主人公クリスチャンがトラブルを抱えるとそれに対面して行くのでなく、自分に自信がないから、そのトラブルを避けて通ろうとする本能が働き、それが、酒、ゲーム、にのめり込む結果になったり、悪い習慣に戻ったりしてします。はっきり断ち切ることが難しいし、自分の気持ちも酒の力を借りないと吐き出せない時もあるようだ、そうでない時もあったが、クリスチャンは自分、そのままで居られる場所を(自分の場所)を暗黙に探しているようだ。
観たいとずっと思っていてやっと観られた映画だ(インタビューから察するとロゴスキーはものすごく多弁で、冗談ぽく話す男で、彼の、言葉やバックグラウンドを聞くと、私の好みの思想を持っている魅力的な人))が、なんでだが知らないが私は恋愛の映画と誤解していたようだ。なぜ、私自身が誤解していたかわからないが、この映画は「量販店の通路で生きている人の生活」であり、その一部が恋愛であったり、悲しみであったり、力のある量販店の労働者の雇用賃金労働条件問題であったり、苦悩だったり、小さな幸せなどであったりする。それに、クリスチャンの乗って帰るバスのから察すると(N3 Miltitz) ベルリンの壁崩壊後の旧東ドイツで、その社会変化についていけないブルーノーの気持ち(トラックの運転手に戻りたい。)が彼を死に追いやったのかもしれないし、フォークリフトとしてクリスチャンを育ててから(後継者)、自分の命をたったのかもしれない。私にとっては想像するしかない。
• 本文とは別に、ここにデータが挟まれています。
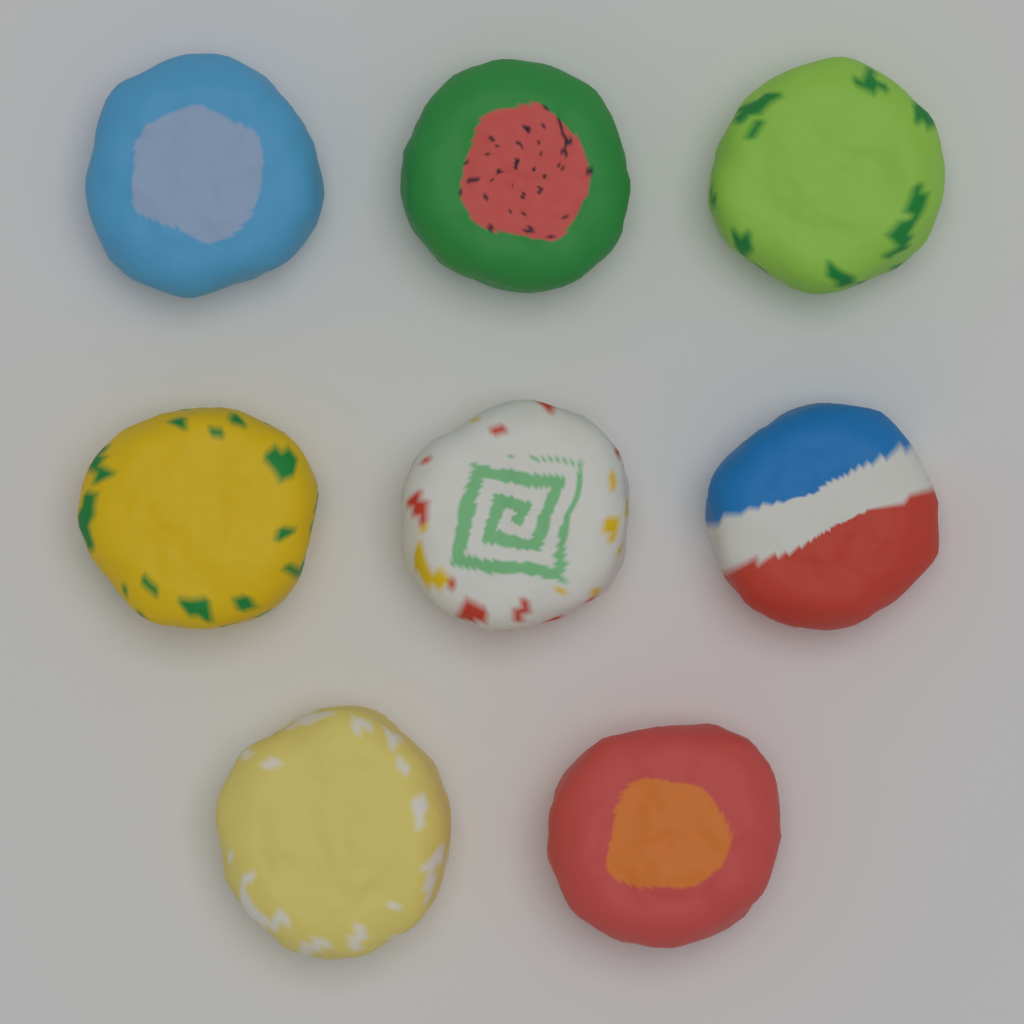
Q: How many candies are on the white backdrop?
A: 8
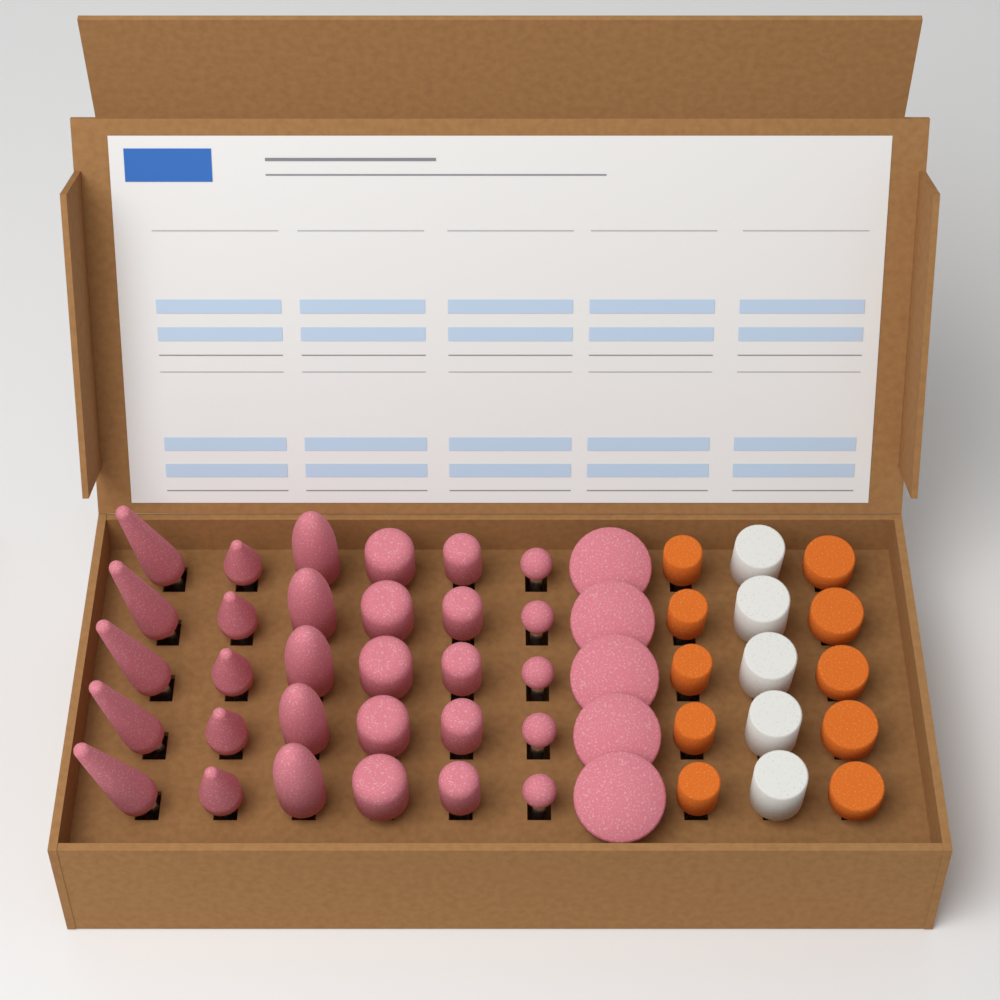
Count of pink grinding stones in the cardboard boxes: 35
ブルーノの言葉は私の心に突き刺さる。例えば、自分のところでビールを飲めとクリスチャンに声をかけて家の連れてくる。これは明らかにクリスチャンにたいして家で泥酔してもいいといういたわりの行動で、クリスチャンが外に出て悪い道に戻っていかないようにしてくれているのだと思った。それに、クリスチャンが好きになったマリオンについても、ブルーノは次のように言っている。
クリスチャンはそこにいなければならない、マリオンのためにも。クリスチャンはいい男だ。それは、みんなが知っている。
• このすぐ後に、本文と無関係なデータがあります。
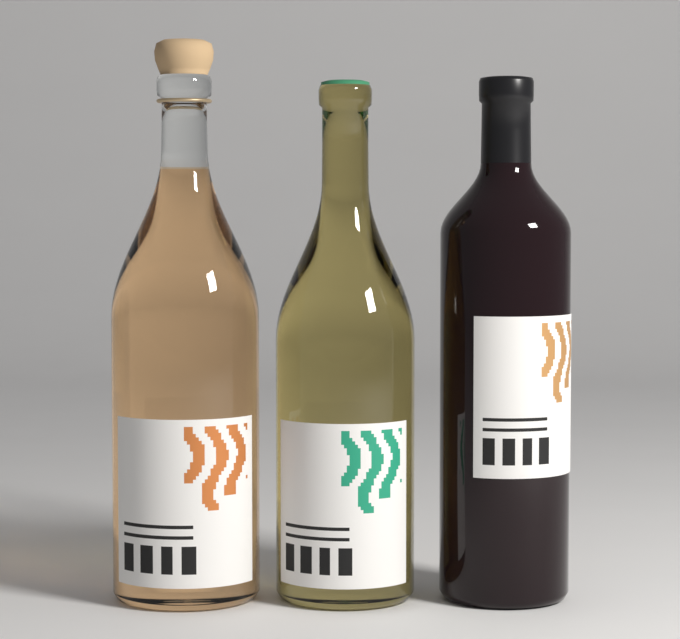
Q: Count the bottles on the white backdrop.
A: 3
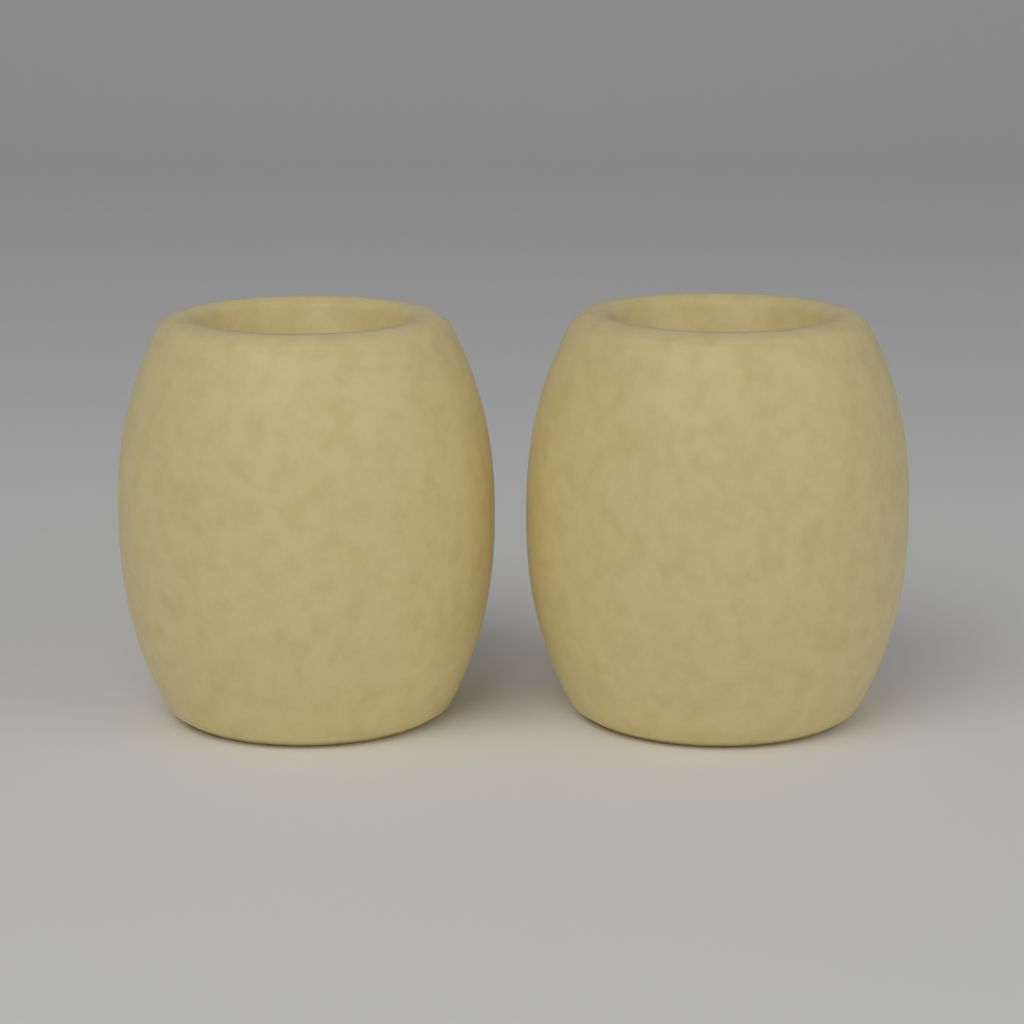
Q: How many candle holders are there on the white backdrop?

この意味は、そして、エスキモーの挨拶は、クリスチャンはマリオンに一線を置いていることだと思った。
クリスチャンの寡黙で、口数が少なく、いや、自分の感情を口に出すととが得意でないようだ。また、それをブルーノーが、認めているというか、クリスチャンそのままを受け入れている。他にも、クリスチャンは未成年の時、犯罪を犯しているし、仕事場に遅刻をしてきたりしている。でも、ここで、 ブルーノは絶対批判していない。(日本でよく言われる、今の若者は??じゃない)そして、批判の代わり、「一緒に働いているから、何も言わなくてもわかる』と。すごくない!!!!感激したよ!!!
(このレビューは徒然なるままに書いたものである。ここでやめとかないと延々とかけるんで。)
ジャームッシュ
見たことを忘れてしまうと思うけど、
フォークリフトでワルツを踊りたい。
旧東ドイツにある会員制スーパーで働くことになった青年と先輩従業員達の交流を描いた静かなお話。
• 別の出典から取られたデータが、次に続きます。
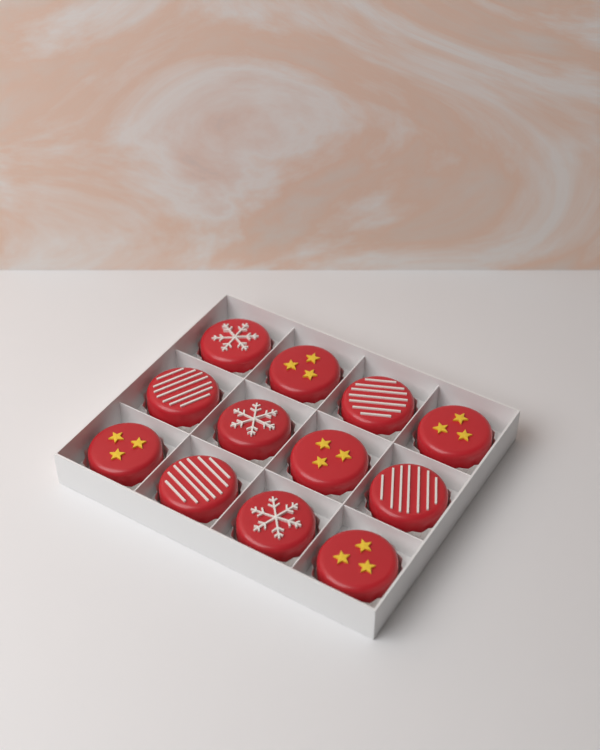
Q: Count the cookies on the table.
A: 12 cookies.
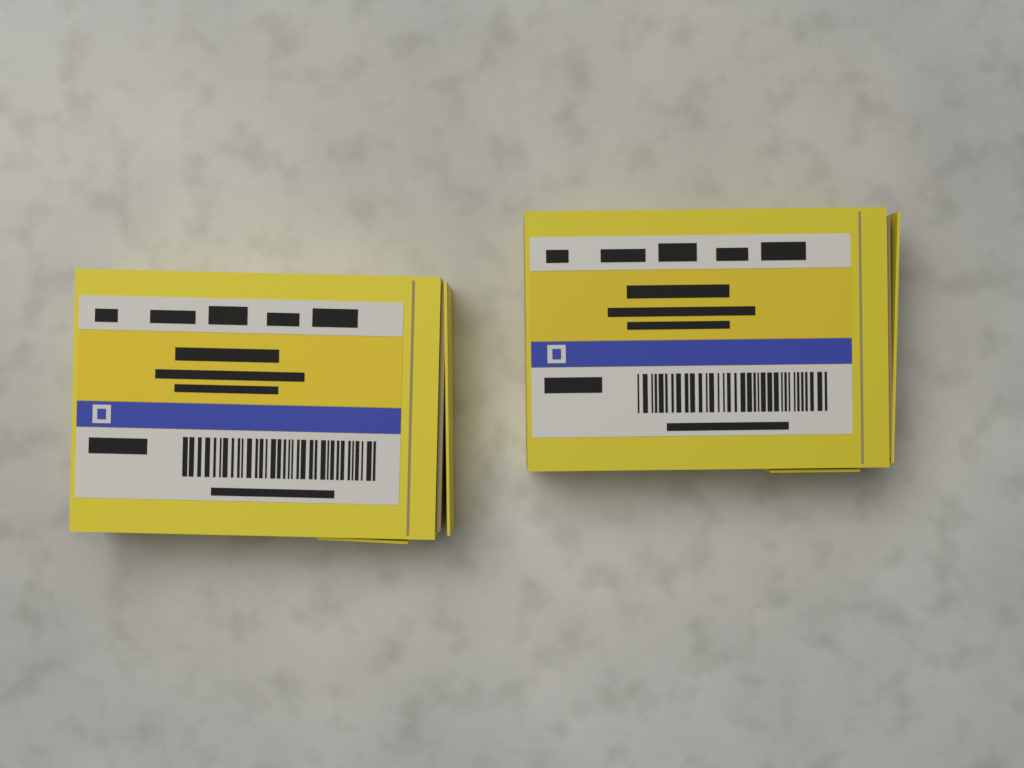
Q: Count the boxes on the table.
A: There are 2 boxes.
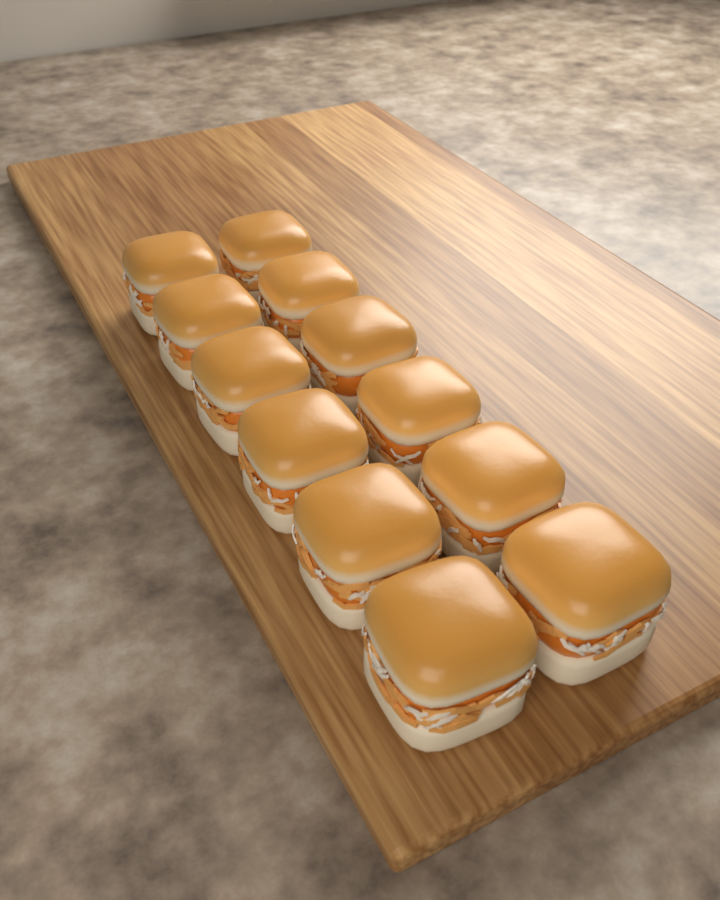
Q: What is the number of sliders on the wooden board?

端正な構図と時に凝ったカメラワークで、日々の地味な作業を淡々と進めながら、少しずつ馴染んでゆく無口な主人公。そして同僚の菓子担当マリオンに魅かれてゆく。
ともかく台詞が少なくので、仕草や表情をジッと見つめなから変化を感じさせる演出。
一部の日本映画でやたらとに説明セリフを使うことが、多いこの頃、これぐらいが、心地よい。
従業員の多くは東ドイツ時代から働いている人で、統一後の時間の流れや取り残されてゆく人々の姿を想像させる部分も切ない。
スーパー従業員の作業を見ていると、どこもあまり変わらんなーと思う。
現地のフォークリフト研修で見せられる教材ビデオのひどいユーモアには苦笑い。スプラッタか!
冒頭のフォークリフトが踊るような作業シーンも「2001年宇宙の旅」パロディに見える。
日本ならコストコ物語かなタイトルは
希望の灯りを灯すのはほんの少しの勇気
そこまで近づけて触れないのは、逆に罪ではないかと思うんですが、私、間違ったこと言ってますか?
温かなバイブレーションが絶妙
ここはコストコ?
旧東ドイツの郊外にある巨大スーパーが舞台。期せずして2時間前に観た「僕たちは希望という名の列車に乗った」は東西に分裂していた1956年の東ベルリンが舞台だった。
若い時はヤンチャで務所にいたこともあるという全身タトゥーで無口な青年クリスティアンが在庫管理係の見習いとして働き始めた。彼の仕事ぶりは危なっかしくて仕方がないが、ベテランのブルーノが気長に面倒を見る。一緒に働く年上の女性マリオンへの恋心もリアルだ。そりゃ好きになるだろう。
年配の従業員の東西統一前の時代へのノスタルジーをもしっかりと切り取る。このへんも今作のすごいところ。あの時代も悪いことばかりじゃなかったんだ。
それぞれ孤独で悩みは多いが、決して押しつけがましくない心のふれあいが、温かなバイブレーションを生んだ。映像も秀逸で、極めて地味だが珠玉の作品と言えるだろう。
人間が優しい
ドイツの倉庫内作業
近所の映画館での上映が終わりそうだったので、あわてて観に行った。
毎日を淡々と、いろいろありながらも明日からも生きていく。そんな映画。ゆったりと観れた。
横向きで座って乗るフォークリフトがたびたび登場。
一番高いところにある瓶入り飲料が結構重たいはずなのに爪を奥まで差さずに下ろしていて危ないと思ったが、思ったより爪が結構長くてしっかりささっていたようで安心した。
ハンドルきるのが早いから横の荷物に当たるんだから、もう少しまっすぐ後ろに下がってから曲がればいいのにと思った。
主人公の羽織っている制服がかっこよかった。
映画のときいつもそうなのだがヒロイン的位置の女性を最初見たとき、別に良いと思わなかったりするのだが、映画が終わる頃にはすっかり可愛かったり魅力的に見えてくるからすごい。
生きること…
ドイツの巨大なスーパーで働く人たちの
姿が淡々と描かれます。
登場人物の詳しいことは
全く描かれていません。
けれど、役者さんの
素晴らしい演技力によって
それぞれ背負っているものは、
きっとこうなんだろうなという
人生を垣間見せてくれます。
ドイツという国の複雑な遍路を
辿った背景が、慎ましく生きている
人々への人生を翻弄させ、色濃く絡んで
いるのだと思いました。
毎日ルーティンの生活の中で、
出会いがあり、人の優しさを感じ、
あるいは孤独を感じ、悲しい
別れもある…
それでも、日は登り明日が来る。
歩き出さないといけない。
生きる、生活して行くって
こういうことね、と 改めて
感じさせられました。
静かな映画から、頑張ろ!と
優しいエールをもらえました。
タイトルなし
みんな言ってるよ、あいつはいい奴だって。